Work order A: From the Roseray project page, reproduce word for word the stretch from "Project Category: Petroleum" through "Whitecap Resources Inc.".
Work order B: According to the Roseray project page, when was the decision made to begin secondary recovery by water flood?

Supplied text:
Project Category: Petroleum – Conventional Secondary Recovery
Prairie Pump Jacks Ldt. Fobisher, SK
About Our Project
Location: Swift Current, SK
Ownership: Whitecap Resources Inc.
Formation: Roseray
On October 29th, 1952 the first well was completed in the Swift Current Roseray formation by Husky Energy. Husky Energy had found an enormous oil reservoir, holding over 60 million barrels of oil. Development of the pool quickly began and core samples and logs collected over time defined the pool. Data analysis revealed the reservoir to be a conventional, clean sandstone reservoir with areas of shale. As production continued, the decision was made in September of 1956 to start secondary recovery by water flood. Water cuts in producers gradually increased over the next few years and in 2016 Husky sold the pool to Whitecap Resources. Recently drilled wells by Whitecap have proven that strategically placed wells can continue to see profitable returns in the 69-year-old formation. Our group has modeled the formation in CMG and proposed new development plans. The development plans have been simulated in the model, in hopes of finding a profitable development strategy for the Success Roseray formation.
Meet our amazing team.
Fernando Alonso
Chemical and Petroleum Engineering
Joshua Wiens
Chemical and Petroleum Engineering
Leo Larochelle
Chemical and Petroleum Engineering
Jeff Sutherland
Chemical and Petroleum Engineering
John Savage
Chemical and Petroleum Engineering
Partners and Mentors
Special thanks to our partner and mentors who have helped to provide answers to complex engineering problems.
Reservoir Owner
Group Academic Advisor
Dr. Harvey Yarranton
Department of Chemical and Petroleum Engineering, University of Calgary.
Group Industry Advisor
Dr. Michael Aikman
Trindade Reservoir Services Inc.

Records:
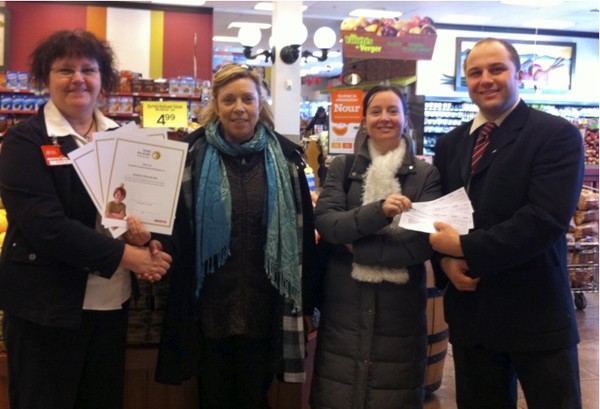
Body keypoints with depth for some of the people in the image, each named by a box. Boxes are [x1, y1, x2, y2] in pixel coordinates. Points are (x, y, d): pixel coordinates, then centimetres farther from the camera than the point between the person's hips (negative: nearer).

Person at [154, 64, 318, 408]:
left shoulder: (286, 157, 1)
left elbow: (304, 233, 2)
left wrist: (307, 303, 3)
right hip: (211, 302, 0)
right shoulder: (194, 154, -1)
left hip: (264, 303, 1)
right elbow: (175, 225, 3)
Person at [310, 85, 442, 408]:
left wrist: (358, 246, -11)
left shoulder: (426, 175, 1)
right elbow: (324, 222, -10)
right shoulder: (342, 167, 5)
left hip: (400, 309, -1)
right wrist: (378, 211, -24)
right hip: (343, 308, 1)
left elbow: (425, 242, -10)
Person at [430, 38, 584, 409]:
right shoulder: (450, 145, 10)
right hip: (470, 311, 5)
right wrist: (446, 261, -8)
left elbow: (547, 218, -21)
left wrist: (466, 248, -19)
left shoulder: (557, 135, -8)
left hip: (537, 314, -5)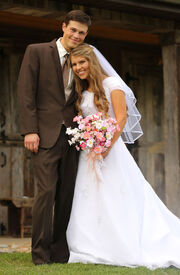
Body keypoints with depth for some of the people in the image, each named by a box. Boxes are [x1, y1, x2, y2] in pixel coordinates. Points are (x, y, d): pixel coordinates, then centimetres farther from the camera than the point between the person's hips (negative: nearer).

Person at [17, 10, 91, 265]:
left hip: (72, 135, 4)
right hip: (46, 135, -4)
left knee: (67, 194, 4)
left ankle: (60, 251, 11)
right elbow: (26, 91, -3)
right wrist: (30, 130, -12)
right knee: (46, 191, -10)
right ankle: (40, 252, -2)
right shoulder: (37, 52, 2)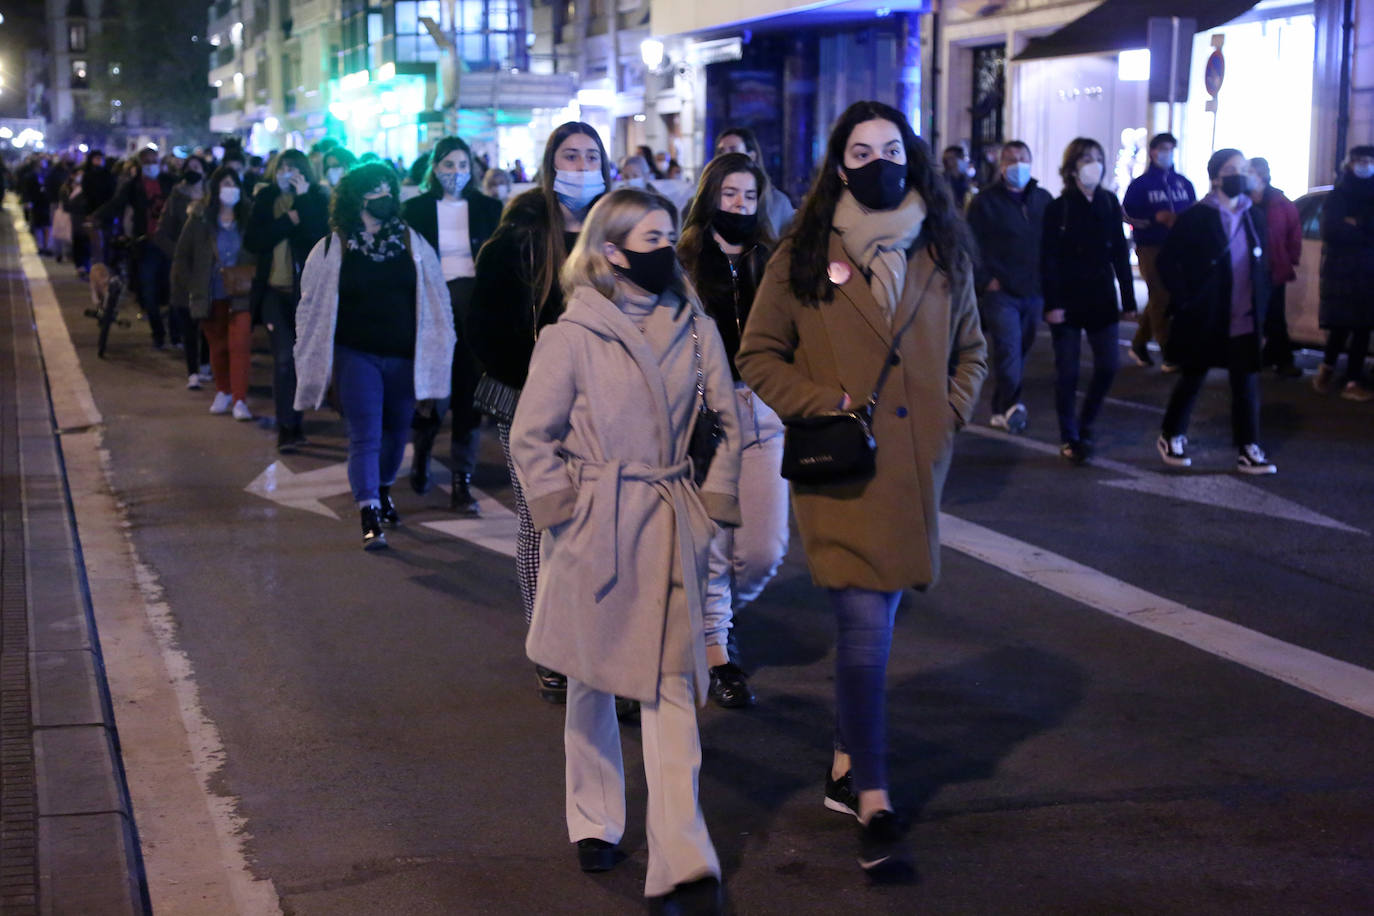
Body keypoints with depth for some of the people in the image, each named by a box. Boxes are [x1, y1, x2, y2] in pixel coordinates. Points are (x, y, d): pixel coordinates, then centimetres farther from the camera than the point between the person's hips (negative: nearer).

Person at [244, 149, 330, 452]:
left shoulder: (317, 199, 0)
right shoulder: (265, 200, 6)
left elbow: (319, 234, -17)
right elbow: (252, 241, -4)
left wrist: (302, 199, -17)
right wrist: (288, 221, -11)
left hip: (306, 291, -1)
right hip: (276, 291, 1)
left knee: (301, 357, 6)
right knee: (284, 358, -6)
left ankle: (292, 424, 18)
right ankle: (288, 426, -2)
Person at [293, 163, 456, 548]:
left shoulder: (413, 244, 5)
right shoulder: (331, 249, 0)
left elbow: (437, 300, 10)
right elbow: (311, 307, 5)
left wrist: (439, 351, 7)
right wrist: (310, 364, 4)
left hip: (404, 357, 3)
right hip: (357, 355, -3)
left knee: (396, 431, 15)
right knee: (365, 437, -10)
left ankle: (383, 492, 40)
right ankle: (370, 518, -14)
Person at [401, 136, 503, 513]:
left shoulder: (487, 209, 7)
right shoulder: (416, 209, 4)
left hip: (475, 309, 1)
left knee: (468, 393, 0)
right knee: (435, 392, -3)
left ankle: (462, 482, 5)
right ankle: (422, 451, 30)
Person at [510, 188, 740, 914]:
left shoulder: (695, 330, 5)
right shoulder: (571, 337, -5)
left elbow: (726, 426, 12)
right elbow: (530, 437, -1)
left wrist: (711, 505, 5)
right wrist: (563, 509, -6)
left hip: (672, 532, 2)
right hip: (595, 532, -2)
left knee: (671, 693, -3)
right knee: (592, 680, 13)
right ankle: (595, 820, 32)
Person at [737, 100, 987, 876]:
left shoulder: (944, 253, 9)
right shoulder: (802, 258, -1)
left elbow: (971, 352, 21)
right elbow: (758, 358, 2)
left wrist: (951, 414, 5)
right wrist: (828, 404, -10)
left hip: (915, 468, 4)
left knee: (876, 621, 13)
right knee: (866, 627, -10)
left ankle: (847, 767, 31)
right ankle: (875, 806, -4)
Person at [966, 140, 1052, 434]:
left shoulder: (1043, 200, 12)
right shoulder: (985, 202, -1)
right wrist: (985, 280, -11)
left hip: (1034, 291, 5)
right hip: (1000, 291, -5)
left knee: (1021, 351, 8)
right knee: (1008, 350, -15)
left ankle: (1002, 409, 17)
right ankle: (1010, 407, -18)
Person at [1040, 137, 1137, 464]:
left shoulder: (1109, 203, 4)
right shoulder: (1058, 208, -7)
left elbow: (1120, 253, 6)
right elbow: (1048, 260, -10)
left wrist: (1128, 298, 2)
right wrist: (1052, 304, -16)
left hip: (1102, 299, 4)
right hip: (1068, 300, -4)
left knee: (1107, 366, 2)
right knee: (1067, 372, 2)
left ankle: (1085, 425, 22)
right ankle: (1069, 438, 14)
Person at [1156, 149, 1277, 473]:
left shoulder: (1255, 217, 7)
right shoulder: (1195, 218, -8)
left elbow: (1262, 266, 13)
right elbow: (1167, 262, -8)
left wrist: (1262, 309, 5)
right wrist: (1184, 300, -13)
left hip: (1245, 322, 4)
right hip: (1203, 319, -4)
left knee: (1246, 385, 2)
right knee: (1192, 380, 8)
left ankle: (1248, 450, 6)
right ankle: (1171, 437, 26)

Response area A:
Project Category: Petroleum – Conventional Secondary Recovery
Prairie Pump Jacks Ldt. Fobisher, SK
About Our Project
Location: Swift Current, SK
Ownership: Whitecap Resources Inc.

Response area B: September 1956